**PROBLEM STATEMENT**
The stretch wanted below opens at the line containing "right front paw: (625, 663)" and closes at the line containing "neck: (158, 125)". Please return it exactly, with no other lines.

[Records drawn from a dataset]
%%

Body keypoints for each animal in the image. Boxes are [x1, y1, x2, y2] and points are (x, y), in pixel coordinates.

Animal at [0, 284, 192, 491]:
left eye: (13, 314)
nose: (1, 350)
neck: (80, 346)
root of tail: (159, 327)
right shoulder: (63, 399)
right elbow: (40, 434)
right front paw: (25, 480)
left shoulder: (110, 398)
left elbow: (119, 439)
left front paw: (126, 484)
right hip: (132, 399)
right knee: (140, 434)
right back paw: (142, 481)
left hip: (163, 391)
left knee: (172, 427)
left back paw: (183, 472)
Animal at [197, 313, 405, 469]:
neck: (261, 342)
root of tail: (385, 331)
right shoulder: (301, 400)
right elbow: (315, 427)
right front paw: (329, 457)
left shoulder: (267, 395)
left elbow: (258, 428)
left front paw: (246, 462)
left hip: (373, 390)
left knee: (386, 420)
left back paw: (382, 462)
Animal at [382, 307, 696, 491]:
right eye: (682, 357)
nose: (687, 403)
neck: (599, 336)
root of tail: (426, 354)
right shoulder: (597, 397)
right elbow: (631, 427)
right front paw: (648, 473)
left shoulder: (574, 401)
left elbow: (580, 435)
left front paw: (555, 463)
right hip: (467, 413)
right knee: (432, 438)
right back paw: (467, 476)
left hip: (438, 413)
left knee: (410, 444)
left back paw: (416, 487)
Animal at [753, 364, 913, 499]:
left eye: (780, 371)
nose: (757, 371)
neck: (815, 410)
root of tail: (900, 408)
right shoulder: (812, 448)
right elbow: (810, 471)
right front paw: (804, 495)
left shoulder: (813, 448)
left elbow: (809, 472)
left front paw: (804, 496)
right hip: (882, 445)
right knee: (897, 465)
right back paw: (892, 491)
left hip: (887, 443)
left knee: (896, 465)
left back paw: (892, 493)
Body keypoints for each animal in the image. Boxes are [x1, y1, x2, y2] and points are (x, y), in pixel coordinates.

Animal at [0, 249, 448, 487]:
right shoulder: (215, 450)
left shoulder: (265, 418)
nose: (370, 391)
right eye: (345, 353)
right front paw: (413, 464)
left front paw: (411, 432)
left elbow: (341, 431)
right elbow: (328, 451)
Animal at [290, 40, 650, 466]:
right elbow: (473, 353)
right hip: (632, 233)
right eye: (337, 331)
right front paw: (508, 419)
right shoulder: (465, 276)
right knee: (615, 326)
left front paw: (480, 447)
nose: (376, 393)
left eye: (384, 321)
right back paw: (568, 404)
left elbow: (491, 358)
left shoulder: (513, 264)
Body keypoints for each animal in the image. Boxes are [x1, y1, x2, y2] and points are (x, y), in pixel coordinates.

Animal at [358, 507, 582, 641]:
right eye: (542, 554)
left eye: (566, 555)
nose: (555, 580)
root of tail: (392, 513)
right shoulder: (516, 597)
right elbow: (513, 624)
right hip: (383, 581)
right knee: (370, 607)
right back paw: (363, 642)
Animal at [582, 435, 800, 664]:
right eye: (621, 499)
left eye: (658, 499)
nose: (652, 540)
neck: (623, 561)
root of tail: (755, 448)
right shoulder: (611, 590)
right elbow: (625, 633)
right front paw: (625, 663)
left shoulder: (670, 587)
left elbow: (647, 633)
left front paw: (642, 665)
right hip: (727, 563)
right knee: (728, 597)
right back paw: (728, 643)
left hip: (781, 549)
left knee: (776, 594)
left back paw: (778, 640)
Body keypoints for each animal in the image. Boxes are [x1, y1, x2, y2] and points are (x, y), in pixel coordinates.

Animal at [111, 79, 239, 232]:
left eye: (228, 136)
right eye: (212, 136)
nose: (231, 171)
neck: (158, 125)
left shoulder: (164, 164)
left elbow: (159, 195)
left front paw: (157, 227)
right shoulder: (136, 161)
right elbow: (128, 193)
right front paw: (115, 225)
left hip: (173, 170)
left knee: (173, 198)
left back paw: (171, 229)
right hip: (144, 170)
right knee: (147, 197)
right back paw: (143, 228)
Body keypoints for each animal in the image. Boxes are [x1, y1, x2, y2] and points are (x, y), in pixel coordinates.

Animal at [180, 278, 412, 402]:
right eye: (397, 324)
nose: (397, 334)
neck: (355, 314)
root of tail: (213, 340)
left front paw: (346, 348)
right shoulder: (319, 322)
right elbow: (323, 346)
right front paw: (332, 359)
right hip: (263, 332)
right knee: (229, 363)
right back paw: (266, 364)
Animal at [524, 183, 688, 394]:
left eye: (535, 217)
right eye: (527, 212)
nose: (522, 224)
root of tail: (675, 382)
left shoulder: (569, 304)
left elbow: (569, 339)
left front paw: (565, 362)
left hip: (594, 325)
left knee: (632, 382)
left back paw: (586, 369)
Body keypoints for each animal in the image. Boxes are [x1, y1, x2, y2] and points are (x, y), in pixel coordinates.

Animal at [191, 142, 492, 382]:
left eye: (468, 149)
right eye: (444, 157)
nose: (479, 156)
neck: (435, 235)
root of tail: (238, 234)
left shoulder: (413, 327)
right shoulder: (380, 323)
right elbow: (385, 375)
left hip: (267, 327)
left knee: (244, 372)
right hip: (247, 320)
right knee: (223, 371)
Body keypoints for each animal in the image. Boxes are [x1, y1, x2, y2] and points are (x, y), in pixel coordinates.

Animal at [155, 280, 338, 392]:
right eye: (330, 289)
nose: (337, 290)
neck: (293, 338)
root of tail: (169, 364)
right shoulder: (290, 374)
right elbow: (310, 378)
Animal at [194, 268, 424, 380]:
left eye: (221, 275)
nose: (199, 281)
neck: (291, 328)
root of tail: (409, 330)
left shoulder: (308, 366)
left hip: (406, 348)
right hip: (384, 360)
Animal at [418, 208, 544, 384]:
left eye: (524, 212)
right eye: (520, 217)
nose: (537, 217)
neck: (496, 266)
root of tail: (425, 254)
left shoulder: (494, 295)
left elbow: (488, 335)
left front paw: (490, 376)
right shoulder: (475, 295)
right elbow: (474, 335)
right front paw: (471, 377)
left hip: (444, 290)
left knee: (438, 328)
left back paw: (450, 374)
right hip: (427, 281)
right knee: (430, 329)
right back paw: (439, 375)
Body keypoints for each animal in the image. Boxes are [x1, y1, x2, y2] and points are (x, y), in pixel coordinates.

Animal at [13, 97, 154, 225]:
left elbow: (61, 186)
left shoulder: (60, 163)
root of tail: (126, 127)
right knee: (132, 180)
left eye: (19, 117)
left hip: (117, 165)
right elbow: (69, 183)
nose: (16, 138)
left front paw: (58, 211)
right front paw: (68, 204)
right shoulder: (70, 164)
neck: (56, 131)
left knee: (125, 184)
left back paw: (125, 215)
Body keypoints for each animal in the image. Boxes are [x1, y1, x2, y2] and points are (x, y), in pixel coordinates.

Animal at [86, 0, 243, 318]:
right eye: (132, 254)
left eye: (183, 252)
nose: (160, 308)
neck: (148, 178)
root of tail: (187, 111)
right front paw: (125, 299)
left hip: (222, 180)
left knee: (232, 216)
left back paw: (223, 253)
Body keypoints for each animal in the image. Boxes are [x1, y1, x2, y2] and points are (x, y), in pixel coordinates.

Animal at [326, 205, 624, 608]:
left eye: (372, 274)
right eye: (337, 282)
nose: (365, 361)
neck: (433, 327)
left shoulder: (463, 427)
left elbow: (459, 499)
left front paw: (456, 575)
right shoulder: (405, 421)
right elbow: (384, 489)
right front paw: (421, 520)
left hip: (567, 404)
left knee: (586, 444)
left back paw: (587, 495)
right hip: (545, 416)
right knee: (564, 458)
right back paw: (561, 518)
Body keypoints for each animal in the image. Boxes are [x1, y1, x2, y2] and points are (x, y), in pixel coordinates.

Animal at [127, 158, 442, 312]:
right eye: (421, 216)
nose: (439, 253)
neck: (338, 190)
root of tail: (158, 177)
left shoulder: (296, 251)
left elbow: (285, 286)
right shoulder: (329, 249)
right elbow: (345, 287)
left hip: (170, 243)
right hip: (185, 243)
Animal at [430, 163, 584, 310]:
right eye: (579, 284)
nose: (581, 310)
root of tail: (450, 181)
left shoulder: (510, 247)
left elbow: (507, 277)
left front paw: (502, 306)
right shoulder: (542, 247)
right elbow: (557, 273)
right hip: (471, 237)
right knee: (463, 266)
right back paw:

%%

**COMPLETED EXERCISE**
right front paw: (625, 663)
left shoulder: (670, 587)
left elbow: (647, 633)
left front paw: (642, 665)
right hip: (727, 563)
right knee: (728, 597)
right back paw: (728, 643)
left hip: (781, 549)
left knee: (776, 594)
left back paw: (778, 640)
Body keypoints for each animal in the image. Boxes are [x1, y1, x2, y2] and points are (x, y), in pixel coordinates.

Animal at [111, 79, 239, 232]:
left eye: (228, 136)
right eye: (212, 136)
nose: (231, 171)
neck: (158, 125)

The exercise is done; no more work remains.